Radioactive uranium in a piece of natural opal glows bright green under ultraviolet light. Image: Kate Maher/Stanford University |
But all of
those methods rely on creating and maintaining an environment in which the
agents of reduction are always present. If conditions change and those agents
diminish in abundance, either through biodegradation or physically washing out
of the contaminated area, the uranium could return to a more mobile—and
dangerous—state.
Opaline
silica, on the other hand, is not only a demonstrably long lasting host, it is
also much more welcoming than other potential mineral hosts such as the calcite
that is often precipitated along with the opal.
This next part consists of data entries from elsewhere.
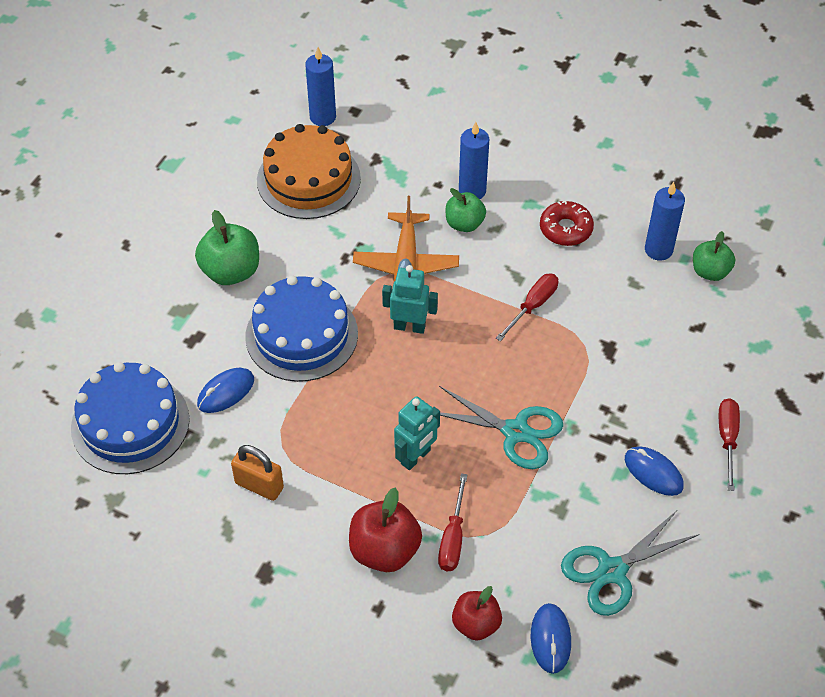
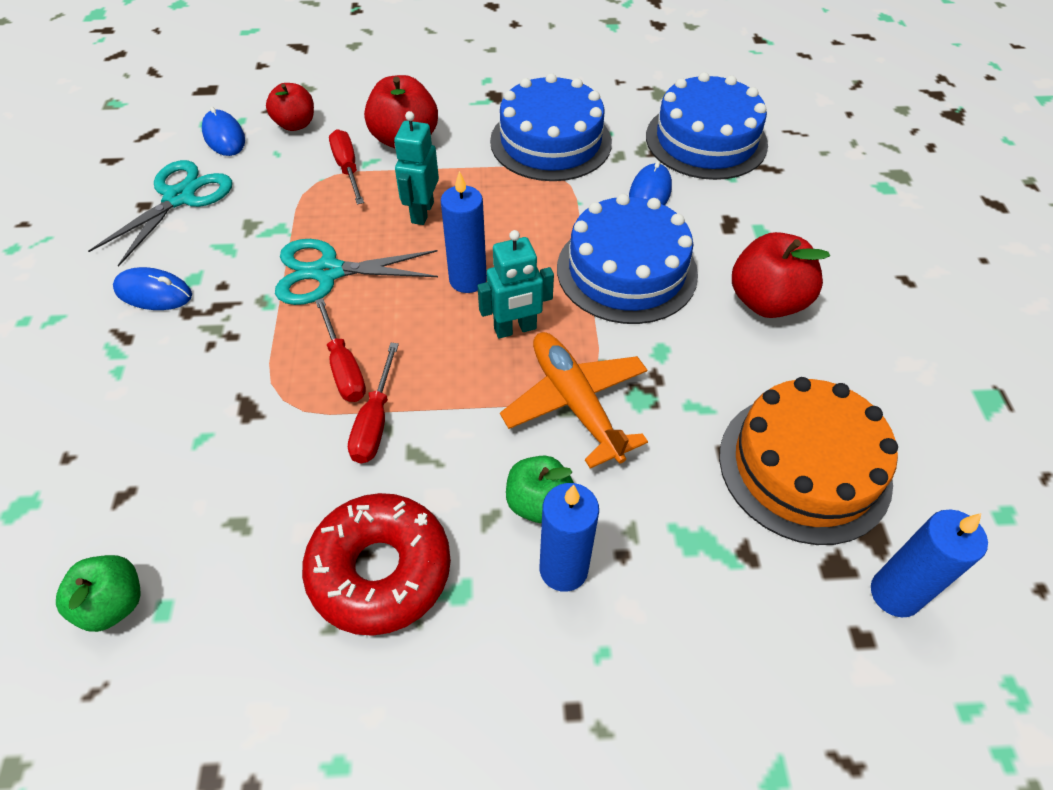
camera: 150 degrees right, 0 degrees up
green apple [195,210,259,285] -> red apple [732,232,830,318]
orange padlock [231,445,284,501] -> blue cake [490,73,612,181]
red donut [540,201,594,246] -> red donut [302,493,451,636], size x1.53
blue candle [645,182,685,261] -> blue candle moved to [441,171,487,293]
red screwdriver [719,398,740,491] -> red screwdriver moved to [315,298,366,402]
Maher said that, on average, the enrichment of the
uranium into the opaline silica tends to be “many orders of magnitude
greater” than what the researchers found in the calcite.
“We see
up to 1,000 ppm of uranium in some natural opal deposits compared with a few
parts per billion levels in calcite that often precipitates along with the
opal,” she says.
Opaline silica
is also stable over a wider range of pH conditions than calcite and other
minerals that often precipitate with opal, further enhancing opal’s relative
durability.
On top of its
striking capacity and stability, opal also incorporates uranium into its
amorphous form at a relatively rapid rate, according to the researchers’
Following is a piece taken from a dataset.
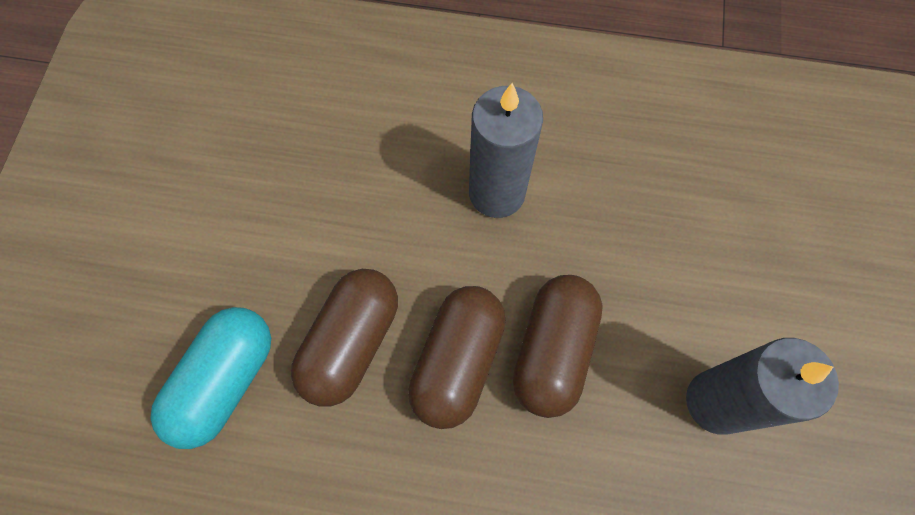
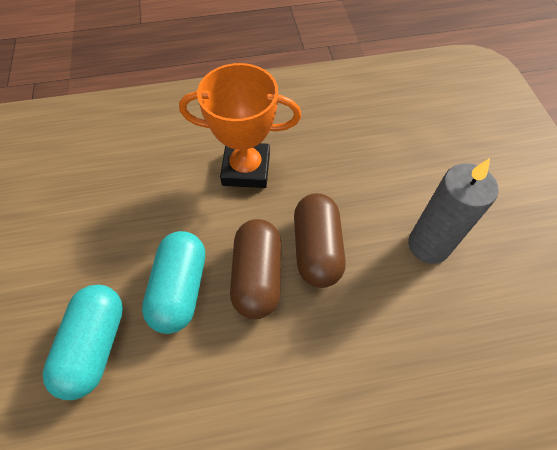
camera: 20 degrees left, 10 degrees down
brown capsule [291,269,398,407] -> turquoise capsule [142,231,205,334]
grey candle [469,83,543,218] -> orange trophy [179,63,301,188]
modeling of different sequestration scenarios.
“From our
modeling analysis, within 10 years of flooding a contaminated area with sodium
silicate, nearly the whole aquifer has been decontaminated,” Maher says.
“The
uranium has been sequestered to levels far below the maximum contaminant level
allowed by federal law, while with the traditional pump and treat approach,
less than half of the aquifer is beneath that level.”
Once uranium
has been incorporated into opal, about the only way for it to get back out
would be if fluids that contained very low amounts of silica began circulating
through the zone in which the uranium was sequestered. If the silica content of
the fluid was low enough, the amorphous silica could start dissolving and set
the uranium free to roam and contaminate its surroundings.
But silicate
minerals are the most abundant class of rock-forming minerals in the crust of
the Earth, composing about 90% of the crust, and in many geologic environments
most of the waters are close to saturation with silica. Maher says that makes
the researchers confident that opaline silica will be stable over long time
scales.
Silica is also relatively inexpensive,
making it an affordable method for storing uranium in situ in the subsurface.
So far the
researchers’ work has been focused on sampling and analyzing naturally
occurring deposits of opal and using that data to model the reactivity and
transport of uranium under different scenarios. They are particularly
interested in how iron oxides, which are commonly present in soil and sediment,
might affect the incorporation of uranium into opal.
But Maher says
they hope to try the method at the experimental scale in the laboratory within
the next few months and then run a trial at a contaminated site.
“Our initial feasibility study suggests that this is a potentially more
reliable and more effective strategy than trying to create reducing conditions
in the subsurface environment,” Maher says.